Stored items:
________

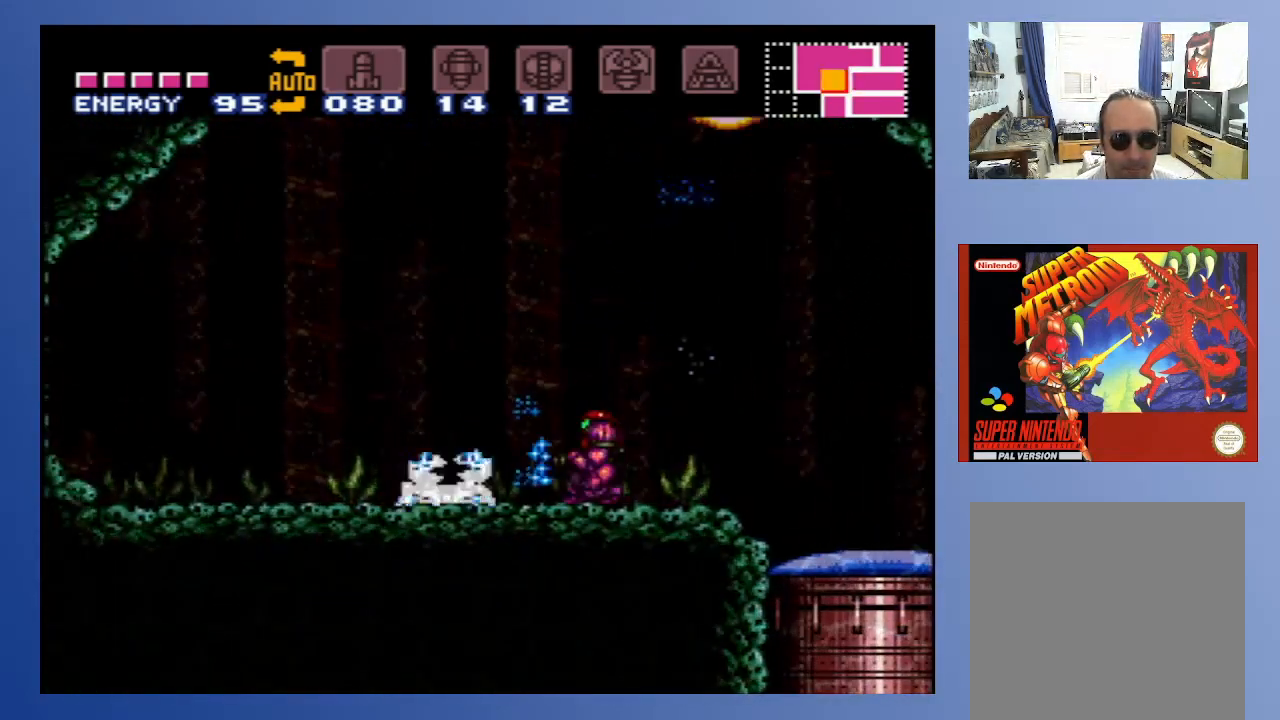
{"buttons": [], "left_stick": "down", "right_stick": "center", "events": [[83, "X", "up"], [150, "X", "down"], [250, "X", "up"], [300, "X", "down"], [400, "X", "up"]]}
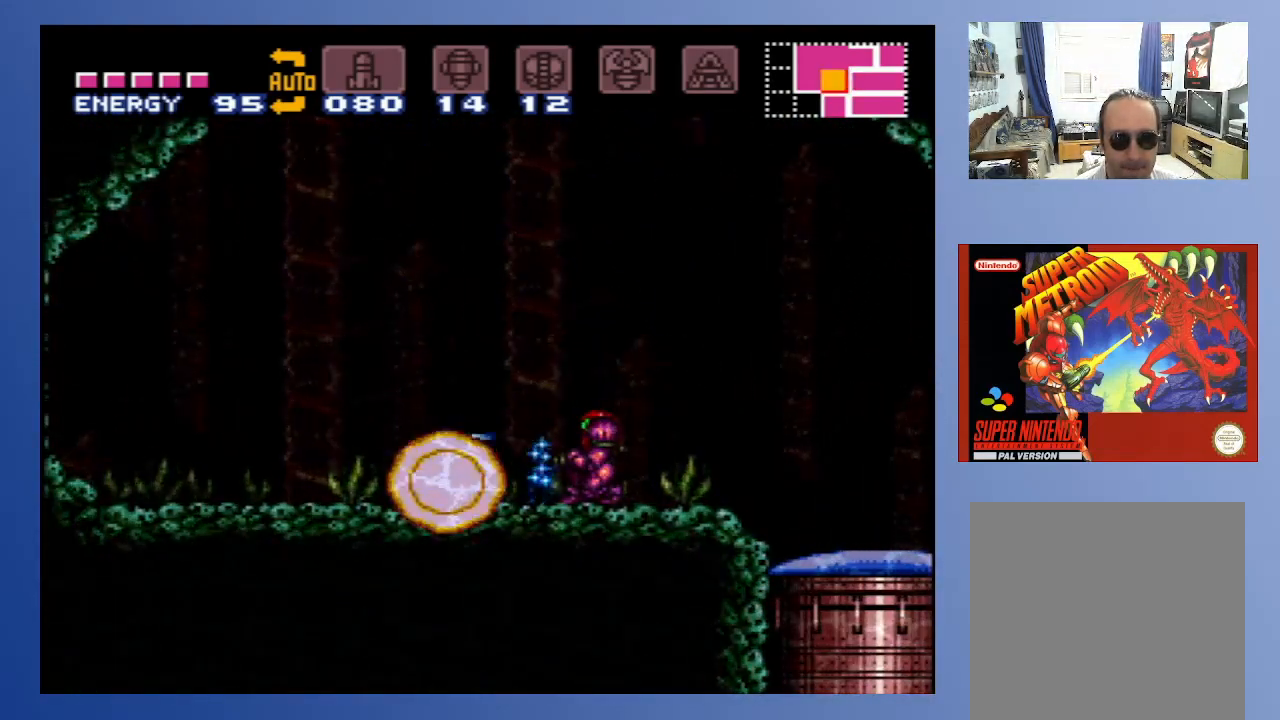
{"buttons": ["A", "DPAD_RIGHT"], "left_stick": "down", "right_stick": "center", "events": [[50, "DPAD_UP", "down"], [150, "A", "down"], [200, "DPAD_RIGHT", "down"], [317, "DPAD_UP", "up"]]}
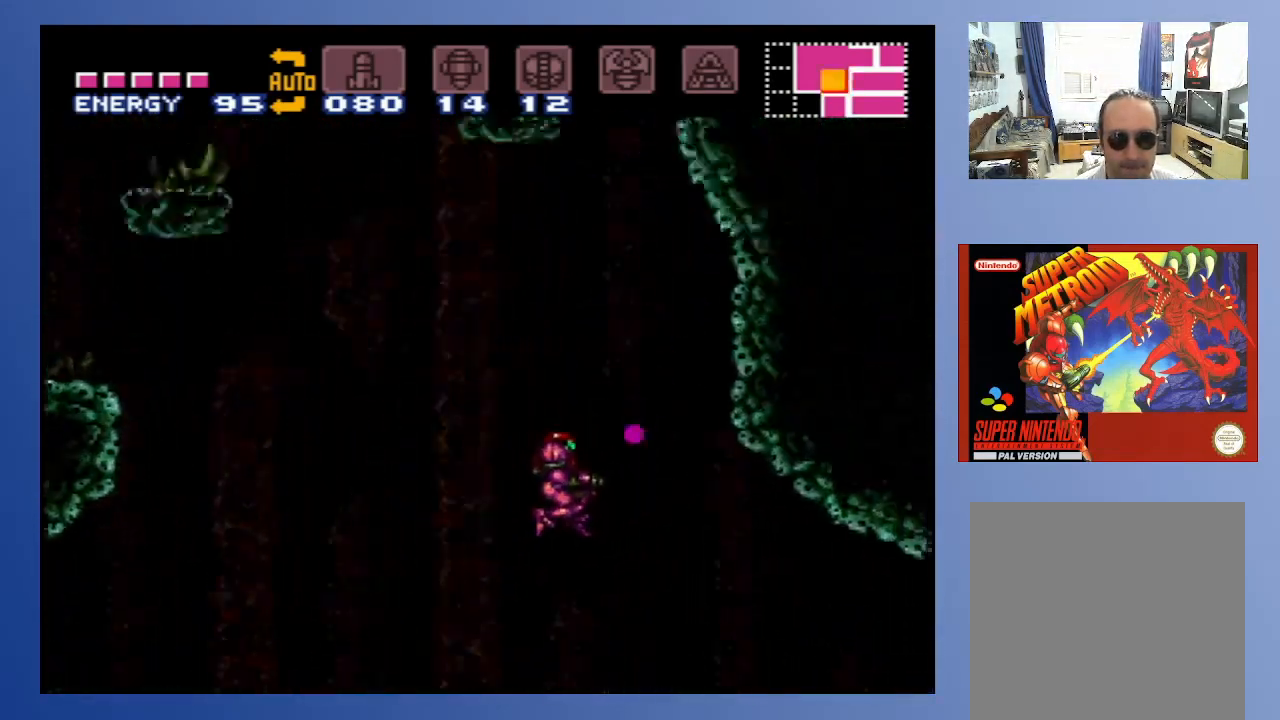
{"buttons": ["DPAD_LEFT"], "left_stick": "down", "right_stick": "center", "events": [[333, "DPAD_RIGHT", "up"], [417, "DPAD_LEFT", "down"], [433, "A", "up"]]}
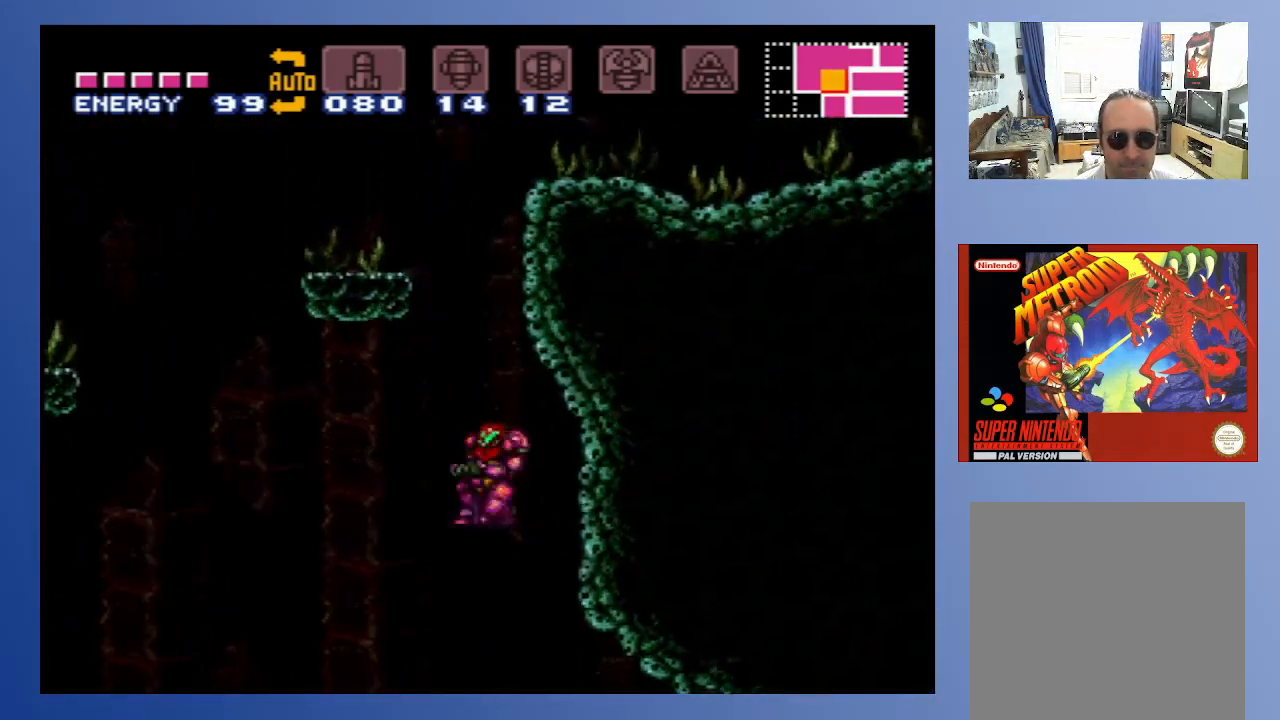
{"buttons": ["DPAD_LEFT"], "left_stick": "down", "right_stick": "center", "events": []}
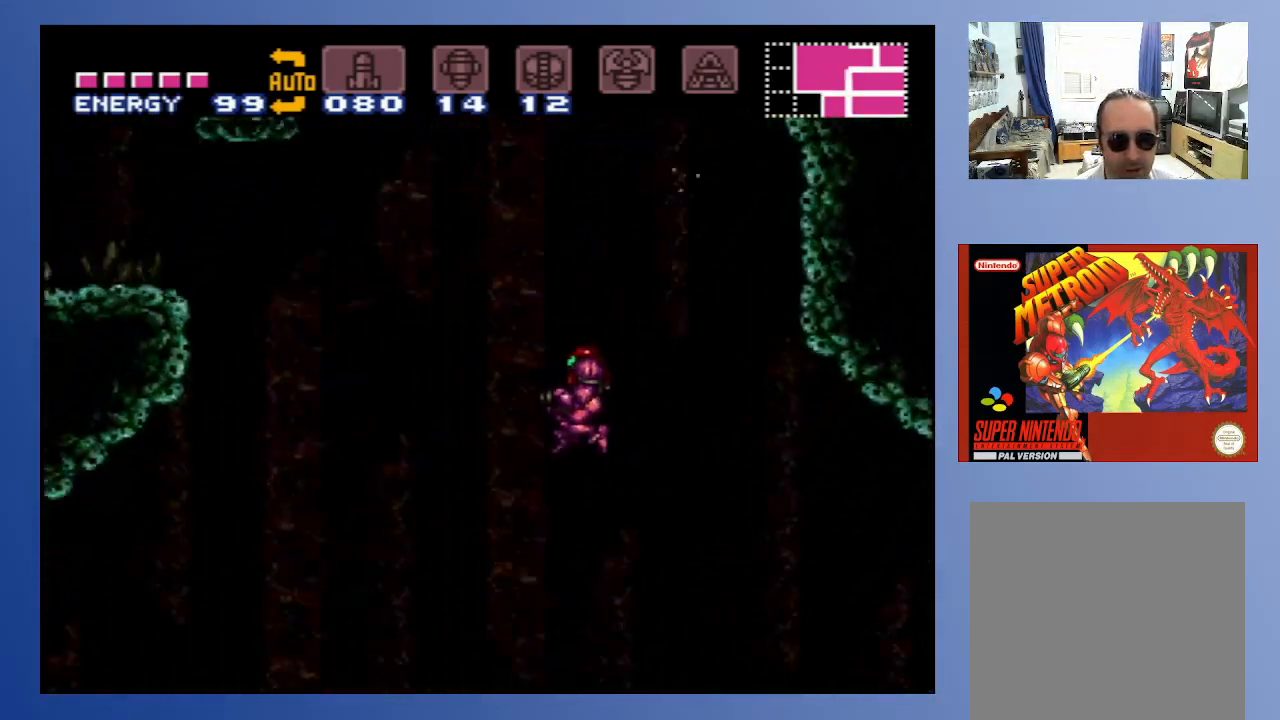
{"buttons": ["DPAD_LEFT"], "left_stick": "down", "right_stick": "center", "events": []}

________

> _Task to complete_
Before you finish, make sure every line above has been repeated exactly and no picture remains in the copy.

> _Solution to this problem_
{"buttons": [], "left_stick": "down", "right_stick": "center", "events": [[83, "X", "up"], [150, "X", "down"], [250, "X", "up"], [300, "X", "down"], [400, "X", "up"]]}
{"buttons": ["A", "DPAD_RIGHT"], "left_stick": "down", "right_stick": "center", "events": [[50, "DPAD_UP", "down"], [150, "A", "down"], [200, "DPAD_RIGHT", "down"], [317, "DPAD_UP", "up"]]}
{"buttons": ["DPAD_LEFT"], "left_stick": "down", "right_stick": "center", "events": [[333, "DPAD_RIGHT", "up"], [417, "DPAD_LEFT", "down"], [433, "A", "up"]]}
{"buttons": ["DPAD_LEFT"], "left_stick": "down", "right_stick": "center", "events": []}
{"buttons": ["DPAD_LEFT"], "left_stick": "down", "right_stick": "center", "events": []}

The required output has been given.